### DATASET
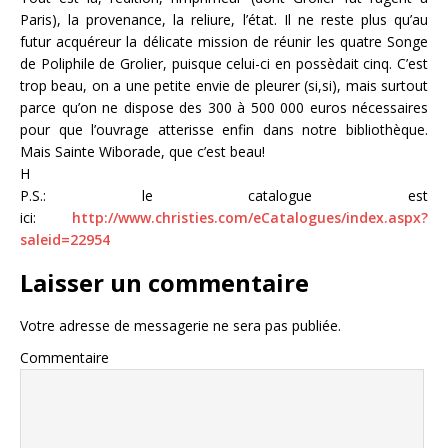
Paris), la provenance, la reliure, l’état. Il ne reste plus qu’au
futur acquéreur la délicate mission de réunir les quatre Songe
de Poliphile de Grolier, puisque celui-ci en possèdait cinq. C’est
trop beau, on a une petite envie de pleurer (si,si), mais surtout
parce qu’on ne dispose des 300 à 500 000 euros nécessaires
pour que l’ouvrage atterisse enfin dans notre bibliothèque.
Mais Sainte Wiborade, que c’est beau!
H
P.S.: le catalogue est
ici:
http://www.christies.com/eCatalogues/index.aspx?
saleid=22954
Laisser un commentaire
Votre adresse de messagerie ne sera pas publiée.
Commentaire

### WHAT TO WORK ON
Write out the lines above exactly as they appear, leaving out the pictures.

### EXERCISE RESPONSE
Paris), la provenance, la reliure, l’état. Il ne reste plus qu’au
futur acquéreur la délicate mission de réunir les quatre Songe
de Poliphile de Grolier, puisque celui-ci en possèdait cinq. C’est
trop beau, on a une petite envie de pleurer (si,si), mais surtout
parce qu’on ne dispose des 300 à 500 000 euros nécessaires
pour que l’ouvrage atterisse enfin dans notre bibliothèque.
Mais Sainte Wiborade, que c’est beau!
H
P.S.: le catalogue est
ici:
http://www.christies.com/eCatalogues/index.aspx?
saleid=22954
Laisser un commentaire
Votre adresse de messagerie ne sera pas publiée.
Commentaire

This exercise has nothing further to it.